What you should do:
Pick out every line in the items below that contains the word "nhiều".

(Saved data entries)
★ ★ ★ ★

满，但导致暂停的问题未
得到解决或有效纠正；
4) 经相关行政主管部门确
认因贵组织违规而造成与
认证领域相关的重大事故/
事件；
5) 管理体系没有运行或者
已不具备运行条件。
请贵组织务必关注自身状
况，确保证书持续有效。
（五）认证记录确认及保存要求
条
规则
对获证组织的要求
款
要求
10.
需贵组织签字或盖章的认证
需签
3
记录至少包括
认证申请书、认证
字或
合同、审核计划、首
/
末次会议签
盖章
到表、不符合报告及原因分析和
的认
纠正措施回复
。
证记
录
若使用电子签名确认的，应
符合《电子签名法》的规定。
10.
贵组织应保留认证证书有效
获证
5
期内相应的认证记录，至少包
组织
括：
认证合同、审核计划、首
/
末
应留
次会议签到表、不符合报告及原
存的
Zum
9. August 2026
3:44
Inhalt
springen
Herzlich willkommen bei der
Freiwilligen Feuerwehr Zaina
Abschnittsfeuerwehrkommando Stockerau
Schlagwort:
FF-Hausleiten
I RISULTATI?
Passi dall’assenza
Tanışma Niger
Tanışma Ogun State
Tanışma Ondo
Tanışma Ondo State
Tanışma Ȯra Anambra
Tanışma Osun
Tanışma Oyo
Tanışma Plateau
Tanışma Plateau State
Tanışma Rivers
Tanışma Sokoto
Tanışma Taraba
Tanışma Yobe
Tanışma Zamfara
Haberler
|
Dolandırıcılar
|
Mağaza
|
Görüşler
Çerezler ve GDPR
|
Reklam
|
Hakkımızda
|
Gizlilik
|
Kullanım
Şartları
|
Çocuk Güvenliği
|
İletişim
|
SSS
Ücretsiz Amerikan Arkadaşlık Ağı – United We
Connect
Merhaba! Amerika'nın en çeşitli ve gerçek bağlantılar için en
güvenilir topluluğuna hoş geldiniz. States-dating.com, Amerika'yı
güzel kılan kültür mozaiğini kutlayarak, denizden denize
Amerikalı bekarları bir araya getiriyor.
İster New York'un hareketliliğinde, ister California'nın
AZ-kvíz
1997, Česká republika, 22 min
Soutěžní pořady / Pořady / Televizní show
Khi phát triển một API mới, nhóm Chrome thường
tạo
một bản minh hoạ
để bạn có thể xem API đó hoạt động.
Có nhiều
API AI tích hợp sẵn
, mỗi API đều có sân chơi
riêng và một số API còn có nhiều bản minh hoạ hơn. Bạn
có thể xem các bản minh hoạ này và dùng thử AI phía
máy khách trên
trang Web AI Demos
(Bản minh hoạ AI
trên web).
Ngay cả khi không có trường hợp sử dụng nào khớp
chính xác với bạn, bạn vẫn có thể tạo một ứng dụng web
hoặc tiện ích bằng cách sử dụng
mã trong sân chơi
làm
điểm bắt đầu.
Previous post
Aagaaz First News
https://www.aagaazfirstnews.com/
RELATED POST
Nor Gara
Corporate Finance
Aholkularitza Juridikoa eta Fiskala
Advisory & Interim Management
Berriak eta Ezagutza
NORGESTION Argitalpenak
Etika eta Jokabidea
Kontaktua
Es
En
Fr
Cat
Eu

★ ★ ★ ★

Output below:
Có nhiều
riêng và một số API còn có nhiều bản minh hoạ hơn. Bạn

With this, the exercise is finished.